#### [What the task asks]
Copy out each line of the data below in which "image" appears.

#### [Data shown]
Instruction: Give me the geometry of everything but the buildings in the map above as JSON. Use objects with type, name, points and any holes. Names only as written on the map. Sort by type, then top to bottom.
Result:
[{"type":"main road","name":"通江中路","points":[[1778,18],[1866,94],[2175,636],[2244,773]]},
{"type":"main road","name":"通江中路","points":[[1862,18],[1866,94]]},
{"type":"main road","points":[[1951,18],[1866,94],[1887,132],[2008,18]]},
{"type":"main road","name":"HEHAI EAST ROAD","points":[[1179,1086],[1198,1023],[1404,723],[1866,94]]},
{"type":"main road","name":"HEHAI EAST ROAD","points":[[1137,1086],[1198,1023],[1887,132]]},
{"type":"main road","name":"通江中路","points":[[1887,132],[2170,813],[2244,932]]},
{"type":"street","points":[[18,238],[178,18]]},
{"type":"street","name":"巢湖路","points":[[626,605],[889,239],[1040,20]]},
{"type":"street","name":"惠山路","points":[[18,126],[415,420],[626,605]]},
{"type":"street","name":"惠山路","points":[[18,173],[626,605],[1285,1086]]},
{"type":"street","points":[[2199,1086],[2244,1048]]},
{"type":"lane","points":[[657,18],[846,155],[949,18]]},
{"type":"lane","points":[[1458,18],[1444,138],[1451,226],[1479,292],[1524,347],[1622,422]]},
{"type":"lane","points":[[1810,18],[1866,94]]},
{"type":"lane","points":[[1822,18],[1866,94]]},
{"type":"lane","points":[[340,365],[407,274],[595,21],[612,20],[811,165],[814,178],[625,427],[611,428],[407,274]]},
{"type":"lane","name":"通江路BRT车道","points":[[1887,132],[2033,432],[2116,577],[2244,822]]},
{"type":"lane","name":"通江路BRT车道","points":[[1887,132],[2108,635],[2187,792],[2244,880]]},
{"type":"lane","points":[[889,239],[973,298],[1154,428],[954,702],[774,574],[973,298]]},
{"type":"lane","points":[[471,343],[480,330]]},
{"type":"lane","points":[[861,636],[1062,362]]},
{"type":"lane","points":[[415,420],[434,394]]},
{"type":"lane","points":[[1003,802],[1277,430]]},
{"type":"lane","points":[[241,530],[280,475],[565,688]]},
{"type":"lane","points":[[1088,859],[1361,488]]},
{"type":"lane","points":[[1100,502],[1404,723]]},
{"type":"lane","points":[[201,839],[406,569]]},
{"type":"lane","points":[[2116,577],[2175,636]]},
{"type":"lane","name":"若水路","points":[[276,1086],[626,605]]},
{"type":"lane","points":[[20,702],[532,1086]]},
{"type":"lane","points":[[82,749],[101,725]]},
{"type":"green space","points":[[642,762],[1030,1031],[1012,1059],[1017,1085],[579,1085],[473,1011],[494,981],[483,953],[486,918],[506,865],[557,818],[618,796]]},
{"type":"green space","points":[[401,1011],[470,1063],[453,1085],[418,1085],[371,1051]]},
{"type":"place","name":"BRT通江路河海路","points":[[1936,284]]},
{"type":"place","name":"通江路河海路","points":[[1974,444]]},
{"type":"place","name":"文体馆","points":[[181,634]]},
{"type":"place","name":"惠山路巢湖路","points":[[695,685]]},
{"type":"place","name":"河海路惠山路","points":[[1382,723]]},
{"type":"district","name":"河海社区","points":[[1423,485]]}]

* * *

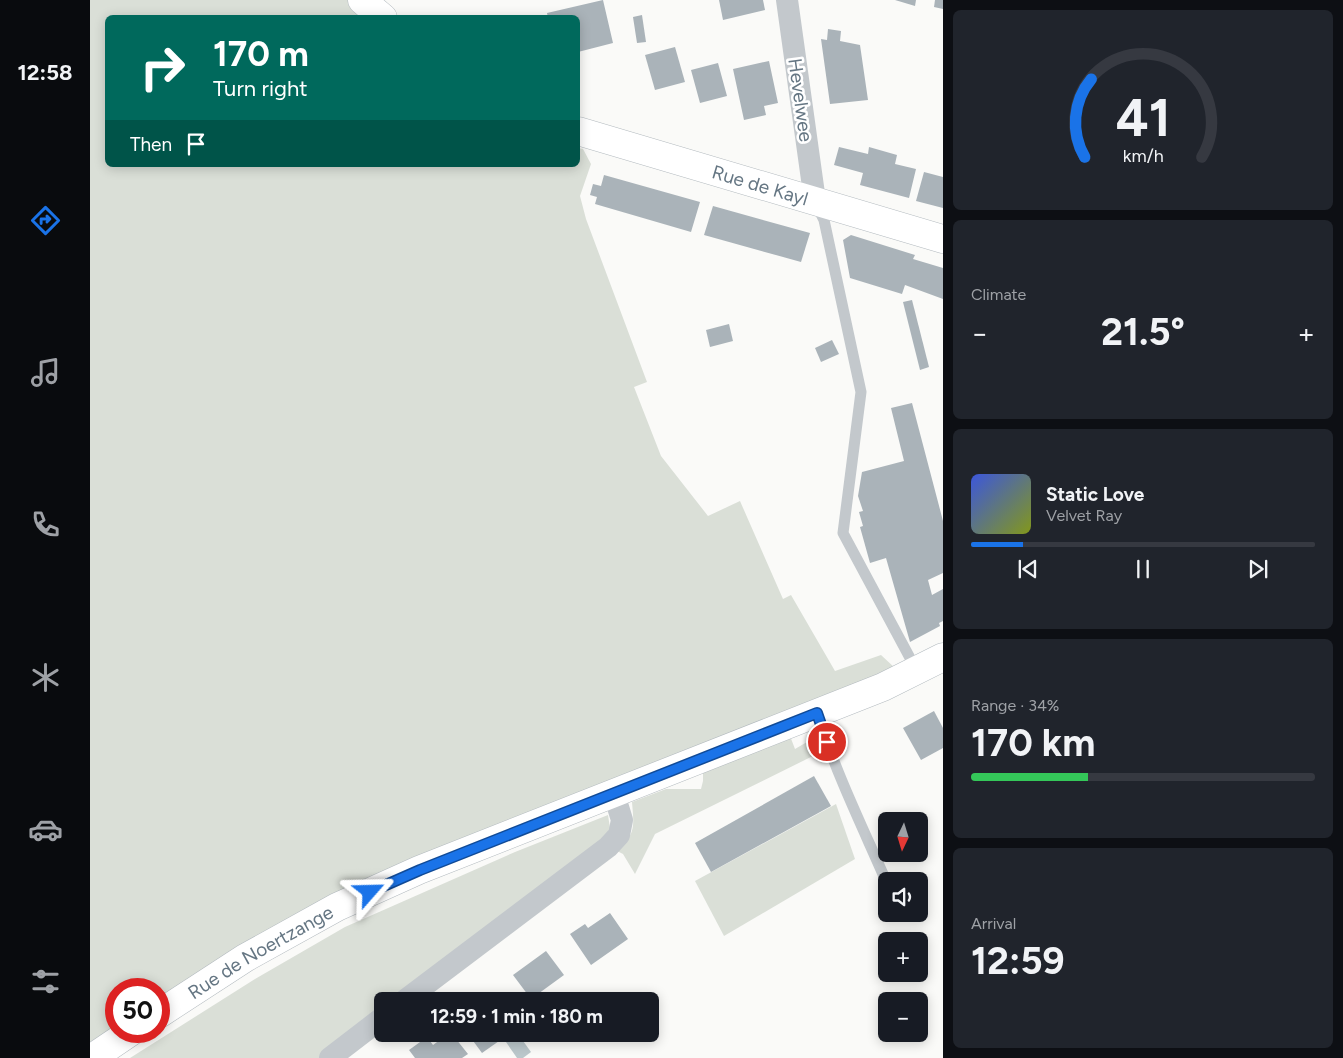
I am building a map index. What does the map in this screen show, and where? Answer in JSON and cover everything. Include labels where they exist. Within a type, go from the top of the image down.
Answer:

==

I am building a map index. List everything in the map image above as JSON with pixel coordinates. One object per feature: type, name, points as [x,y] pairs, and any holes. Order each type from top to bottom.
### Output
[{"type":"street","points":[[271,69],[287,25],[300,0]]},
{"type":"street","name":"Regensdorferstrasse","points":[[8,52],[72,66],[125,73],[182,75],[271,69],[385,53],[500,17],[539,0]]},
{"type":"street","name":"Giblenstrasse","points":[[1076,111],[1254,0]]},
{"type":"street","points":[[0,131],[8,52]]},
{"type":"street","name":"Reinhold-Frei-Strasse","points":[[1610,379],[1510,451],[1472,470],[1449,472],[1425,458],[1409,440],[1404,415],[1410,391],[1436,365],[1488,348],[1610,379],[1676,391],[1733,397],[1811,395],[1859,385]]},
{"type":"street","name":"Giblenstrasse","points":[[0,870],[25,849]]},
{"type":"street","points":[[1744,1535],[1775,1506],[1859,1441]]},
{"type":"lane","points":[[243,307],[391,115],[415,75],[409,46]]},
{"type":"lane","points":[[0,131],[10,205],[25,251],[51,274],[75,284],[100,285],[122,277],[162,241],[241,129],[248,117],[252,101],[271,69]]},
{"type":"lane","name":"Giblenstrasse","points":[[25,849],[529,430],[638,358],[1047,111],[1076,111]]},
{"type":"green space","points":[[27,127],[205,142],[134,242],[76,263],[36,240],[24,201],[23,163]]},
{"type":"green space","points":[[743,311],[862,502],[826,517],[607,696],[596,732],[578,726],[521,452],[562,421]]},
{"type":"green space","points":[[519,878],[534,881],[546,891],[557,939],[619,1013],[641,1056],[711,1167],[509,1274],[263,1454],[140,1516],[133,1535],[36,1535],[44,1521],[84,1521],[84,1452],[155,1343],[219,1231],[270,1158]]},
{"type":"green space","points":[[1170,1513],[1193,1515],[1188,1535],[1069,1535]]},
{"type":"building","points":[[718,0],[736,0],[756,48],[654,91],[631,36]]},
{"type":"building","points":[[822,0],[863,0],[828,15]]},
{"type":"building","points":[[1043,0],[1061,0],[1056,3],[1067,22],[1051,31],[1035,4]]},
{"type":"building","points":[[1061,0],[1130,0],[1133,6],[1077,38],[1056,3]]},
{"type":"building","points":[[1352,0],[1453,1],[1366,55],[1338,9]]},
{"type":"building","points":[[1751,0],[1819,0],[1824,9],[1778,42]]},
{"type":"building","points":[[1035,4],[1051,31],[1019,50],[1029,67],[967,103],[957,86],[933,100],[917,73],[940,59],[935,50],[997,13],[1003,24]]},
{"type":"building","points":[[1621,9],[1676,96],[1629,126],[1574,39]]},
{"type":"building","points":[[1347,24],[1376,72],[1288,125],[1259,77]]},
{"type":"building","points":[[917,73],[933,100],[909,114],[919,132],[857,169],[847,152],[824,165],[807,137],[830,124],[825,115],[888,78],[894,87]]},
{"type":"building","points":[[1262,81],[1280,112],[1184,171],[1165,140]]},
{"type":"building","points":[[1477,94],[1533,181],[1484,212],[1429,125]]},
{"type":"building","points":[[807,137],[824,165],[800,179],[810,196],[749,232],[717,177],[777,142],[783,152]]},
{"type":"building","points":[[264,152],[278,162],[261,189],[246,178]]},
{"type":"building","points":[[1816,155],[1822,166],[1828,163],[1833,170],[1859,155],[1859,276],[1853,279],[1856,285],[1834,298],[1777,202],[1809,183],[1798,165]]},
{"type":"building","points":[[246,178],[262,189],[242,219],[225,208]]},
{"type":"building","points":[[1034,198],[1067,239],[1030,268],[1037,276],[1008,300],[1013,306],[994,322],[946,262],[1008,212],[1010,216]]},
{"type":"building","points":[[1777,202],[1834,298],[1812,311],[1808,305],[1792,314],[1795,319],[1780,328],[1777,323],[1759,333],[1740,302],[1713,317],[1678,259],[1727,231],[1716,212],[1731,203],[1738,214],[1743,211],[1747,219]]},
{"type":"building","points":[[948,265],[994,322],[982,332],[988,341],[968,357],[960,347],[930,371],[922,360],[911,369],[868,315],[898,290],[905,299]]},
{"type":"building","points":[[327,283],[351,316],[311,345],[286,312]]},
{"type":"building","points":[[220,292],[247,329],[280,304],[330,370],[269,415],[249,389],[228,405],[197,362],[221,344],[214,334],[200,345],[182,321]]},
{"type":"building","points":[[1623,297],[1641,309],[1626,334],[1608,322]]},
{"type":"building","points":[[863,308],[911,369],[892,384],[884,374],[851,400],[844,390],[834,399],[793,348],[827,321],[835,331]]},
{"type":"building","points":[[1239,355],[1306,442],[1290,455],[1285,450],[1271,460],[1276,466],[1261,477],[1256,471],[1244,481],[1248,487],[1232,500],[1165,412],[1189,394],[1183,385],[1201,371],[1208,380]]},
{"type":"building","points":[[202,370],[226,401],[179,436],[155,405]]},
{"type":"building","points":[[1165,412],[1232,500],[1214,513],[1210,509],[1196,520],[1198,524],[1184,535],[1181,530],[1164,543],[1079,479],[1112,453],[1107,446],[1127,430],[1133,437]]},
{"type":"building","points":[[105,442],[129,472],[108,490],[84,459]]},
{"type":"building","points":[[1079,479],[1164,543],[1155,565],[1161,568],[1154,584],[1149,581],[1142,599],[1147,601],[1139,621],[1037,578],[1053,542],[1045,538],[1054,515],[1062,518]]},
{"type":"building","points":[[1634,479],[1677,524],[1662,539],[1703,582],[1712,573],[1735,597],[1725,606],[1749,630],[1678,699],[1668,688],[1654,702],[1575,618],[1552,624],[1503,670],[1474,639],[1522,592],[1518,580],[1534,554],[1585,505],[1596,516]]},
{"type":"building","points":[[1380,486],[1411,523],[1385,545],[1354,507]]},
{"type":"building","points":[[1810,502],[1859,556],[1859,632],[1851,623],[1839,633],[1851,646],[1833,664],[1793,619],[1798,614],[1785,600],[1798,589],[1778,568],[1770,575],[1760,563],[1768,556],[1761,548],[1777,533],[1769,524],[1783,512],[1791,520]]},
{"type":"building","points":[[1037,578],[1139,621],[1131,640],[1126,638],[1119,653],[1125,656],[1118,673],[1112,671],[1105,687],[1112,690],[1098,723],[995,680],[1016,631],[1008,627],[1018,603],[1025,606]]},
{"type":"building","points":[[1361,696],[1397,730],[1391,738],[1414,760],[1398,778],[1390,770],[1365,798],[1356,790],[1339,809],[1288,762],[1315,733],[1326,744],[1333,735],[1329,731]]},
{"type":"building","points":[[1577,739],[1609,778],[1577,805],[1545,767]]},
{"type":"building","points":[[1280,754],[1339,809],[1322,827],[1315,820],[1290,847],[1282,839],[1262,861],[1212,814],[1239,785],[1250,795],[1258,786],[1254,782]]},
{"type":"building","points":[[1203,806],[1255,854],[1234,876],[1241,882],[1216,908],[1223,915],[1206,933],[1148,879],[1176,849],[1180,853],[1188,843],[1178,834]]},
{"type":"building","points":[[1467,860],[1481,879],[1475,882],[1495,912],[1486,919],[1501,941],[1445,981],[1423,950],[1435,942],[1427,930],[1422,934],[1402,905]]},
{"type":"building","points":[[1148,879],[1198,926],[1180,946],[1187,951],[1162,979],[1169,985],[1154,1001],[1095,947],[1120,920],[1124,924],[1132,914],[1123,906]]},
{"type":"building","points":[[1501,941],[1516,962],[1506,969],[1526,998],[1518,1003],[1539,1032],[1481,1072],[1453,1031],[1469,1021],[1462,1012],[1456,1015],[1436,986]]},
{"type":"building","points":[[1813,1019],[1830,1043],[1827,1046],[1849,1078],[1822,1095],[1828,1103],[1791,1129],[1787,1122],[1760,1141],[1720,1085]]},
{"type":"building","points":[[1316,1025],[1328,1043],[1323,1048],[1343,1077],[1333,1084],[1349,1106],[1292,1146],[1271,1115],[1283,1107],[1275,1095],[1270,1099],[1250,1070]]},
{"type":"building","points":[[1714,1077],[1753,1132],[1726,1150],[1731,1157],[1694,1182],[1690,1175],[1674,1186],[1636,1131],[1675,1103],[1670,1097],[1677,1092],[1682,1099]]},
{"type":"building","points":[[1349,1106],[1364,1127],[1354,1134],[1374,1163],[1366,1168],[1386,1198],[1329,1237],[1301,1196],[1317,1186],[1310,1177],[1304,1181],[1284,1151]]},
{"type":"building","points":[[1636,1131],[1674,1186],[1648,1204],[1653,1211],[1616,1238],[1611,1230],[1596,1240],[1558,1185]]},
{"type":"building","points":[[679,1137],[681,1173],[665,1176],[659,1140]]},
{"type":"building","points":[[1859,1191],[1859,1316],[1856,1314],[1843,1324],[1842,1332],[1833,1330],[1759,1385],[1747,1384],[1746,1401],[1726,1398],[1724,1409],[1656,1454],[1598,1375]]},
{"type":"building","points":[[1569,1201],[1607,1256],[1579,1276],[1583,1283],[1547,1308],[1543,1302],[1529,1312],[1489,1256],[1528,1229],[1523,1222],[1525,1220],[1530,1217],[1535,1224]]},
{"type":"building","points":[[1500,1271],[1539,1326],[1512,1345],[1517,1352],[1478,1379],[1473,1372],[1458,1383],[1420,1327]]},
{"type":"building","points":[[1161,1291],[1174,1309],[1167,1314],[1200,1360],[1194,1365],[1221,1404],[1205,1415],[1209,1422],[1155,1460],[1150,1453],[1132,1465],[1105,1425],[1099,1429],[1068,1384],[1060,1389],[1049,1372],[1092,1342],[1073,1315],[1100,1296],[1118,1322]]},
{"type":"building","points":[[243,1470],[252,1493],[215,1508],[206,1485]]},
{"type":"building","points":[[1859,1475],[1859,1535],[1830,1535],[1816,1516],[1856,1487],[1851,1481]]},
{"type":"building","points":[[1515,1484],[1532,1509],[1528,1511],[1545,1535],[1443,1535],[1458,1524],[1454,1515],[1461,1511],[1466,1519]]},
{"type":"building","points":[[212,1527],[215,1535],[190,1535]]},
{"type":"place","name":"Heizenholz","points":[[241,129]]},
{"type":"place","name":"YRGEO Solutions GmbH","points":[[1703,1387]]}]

#### [Solution for this task]
I am building a map index. What does the map in this screen show, and where? Answer in JSON and cover everything. Include labels where they exist. Within a type, go from the top of the image down.
I am building a map index. List everything in the map image above as JSON with pixel coordinates. One object per feature: type, name, points as [x,y] pairs, and any holes. Order each type from top to bottom.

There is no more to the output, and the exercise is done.